[Provided text]
Daily Stress Management
Many people believe they cover all the practices for good digestive health, but stress management is often overlooked or not given the attention it requires. The reality is, in our world today, we are all subject to consistent stress. This can have negative impacts on our mental and physical health and in turn our digestive health. Have you ever suffered from loss of appetite or increased appetite at times of stress? This is just one way in which stress can impact the digestive system. The ‘Flight or Fight’ response supresses appetite and redirects blood flow away from the digestive tract, if the real or perceived stress is not reduced, the impact on digestive function can be considerable. A daily stress management practice can serve not only our digestive health, but our overall wellbeing, including those around us, in such significant ways.
Stress management is very individual; for some it may be doing a daily meditation, it may be colouring a mindfulness colouring book, listening to music, it may be a daily exercise regime (although, please be mindful that although high intensity exercise such as running, HIIT, CrossFit are excellent for both physical and mental health and a brilliant stress management tool for many, they do also come with a level of stress – and exercise induced stress can still be harmful) or any other technique you implement to give the mind some much needed ‘time out’. It doesn’t need to be onerous, it may just be ten or fifteen minutes on the way to and from work or taking a walk in the local park and focusing on the environment, rather than your to-do list or a screen. A time out for the mind is individual and you need to find what works for you, but regularity is the key here.
Sugar, Fat and Digestive Health
Don’t we all love to indulge? Some have a sweet tooth, others savory. And whilst the occasional ‘cheat meal’ may be enjoyable, moderation is the required.
High fat diets slow the digestive system, strain the liver and can cause cholesterol. Especially the type of fat found in fast food, such as fried and packaged foods. Good fats on the other hand are essential in our diets; oily fish, olive oil, fruit and vegetable fats in moderation such as avocado or coconut.

[Extracted information]
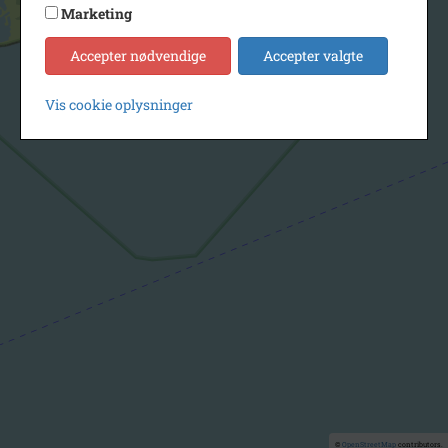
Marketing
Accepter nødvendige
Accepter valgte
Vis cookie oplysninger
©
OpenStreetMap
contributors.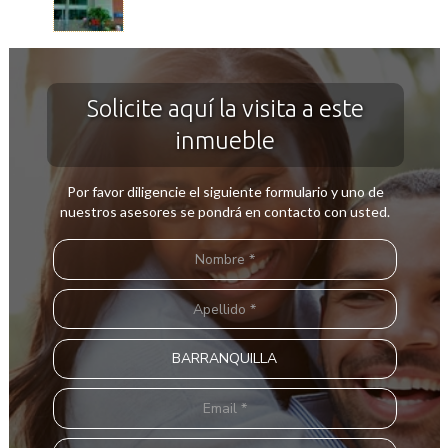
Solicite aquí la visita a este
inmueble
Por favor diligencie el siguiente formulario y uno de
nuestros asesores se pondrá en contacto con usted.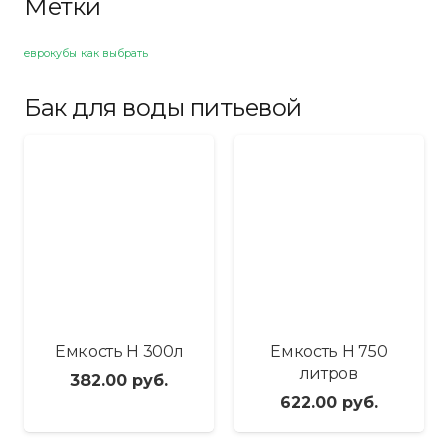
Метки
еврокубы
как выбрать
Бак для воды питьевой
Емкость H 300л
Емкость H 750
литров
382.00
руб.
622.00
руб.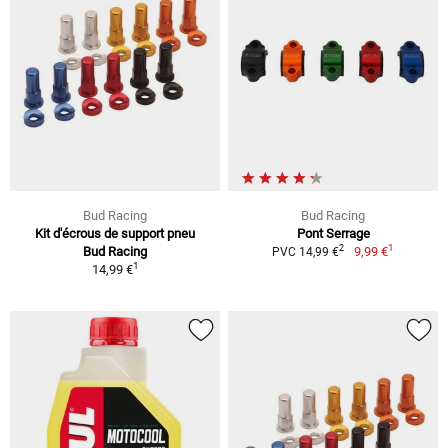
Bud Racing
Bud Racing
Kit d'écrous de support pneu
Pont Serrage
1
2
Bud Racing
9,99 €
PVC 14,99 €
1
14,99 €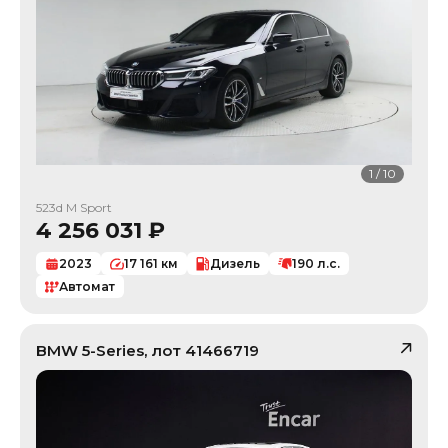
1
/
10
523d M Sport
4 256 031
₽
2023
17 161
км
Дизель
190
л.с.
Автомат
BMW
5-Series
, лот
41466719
...
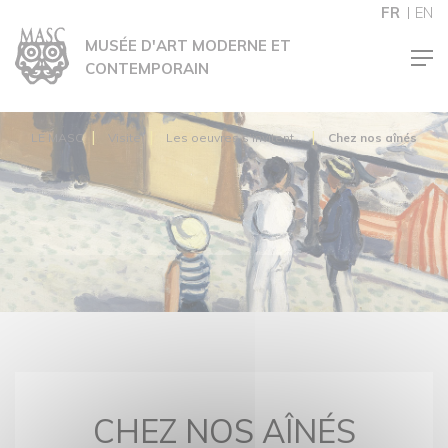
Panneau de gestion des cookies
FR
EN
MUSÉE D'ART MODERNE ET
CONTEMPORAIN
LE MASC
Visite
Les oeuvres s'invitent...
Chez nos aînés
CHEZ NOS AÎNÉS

[Exercise instructions]
[A] Please write out the part of the digestive health passage between "Sugar, Fat and" and "is the required.", inclusive.
[B] Summarize the digestive health passage in two sentences.
[C] Carry on the digestive health passage from its last sentence.

[Exercise responses]
[A]
Sugar, Fat and Digestive Health
Don’t we all love to indulge? Some have a sweet tooth, others savory. And whilst the occasional ‘cheat meal’ may be enjoyable, moderation is the required.

[B] Stress management is often overlooked in digestive health, yet the fight-or-flight response suppresses appetite and diverts blood from the digestive tract, so a regular, individually chosen practice such as meditation, music, exercise or a focused walk can help. Indulgent foods call for moderation, since high fat diets, especially fried and packaged fast food, slow digestion and strain the liver, while good fats like oily fish, olive oil, avocado and coconut are essential.

[C]
Sugar is another that has managed to creep in to our diets, even sometimes unnoticed in sauces, packaged food, yoghurt and even foods claiming to be healthy or low in fat. Sugar is very tasty but is can cause overgrowth of bad bacteria as well as spiking blood sugar and causing a whole host of other health issues. Fruit is an ideal way to consume sugars as nature provides sweetness alongside fibre, which makes us feel fuller quicker, reducing the likelihood of overindulgence. If you do like to sweeten your food, look to natural sweeteners over highly processed sugar like cane sugar. Better sweeteners are ones like honey, maple syrups or unprocessed sugars such as coconut sugar. Again, moderation is required as we don’t require much sugar in our diet.
A healthy digestive system is an integral part of our overall health. It affects us physically and mentally. Incorporating these tips can help improve digestion, resulting in optimal cholesterol levels, blood glucose levels, weight and a general sense of wellness.
The digestive system is complex and symptoms can be triggered by many varied causes. It is important to work with a qualified health practitioner if you are experiencing any issues. It is common today to remove foods from the diet where unpleasant symptoms are occurring and whilst this can alleviate symptoms for a period, it is not addressing the underlying cause. This is where a highly trained specialist, a Gastroenterologist seeks to address the root cause, treating and guiding you to long term digestive health and overall wellbeing.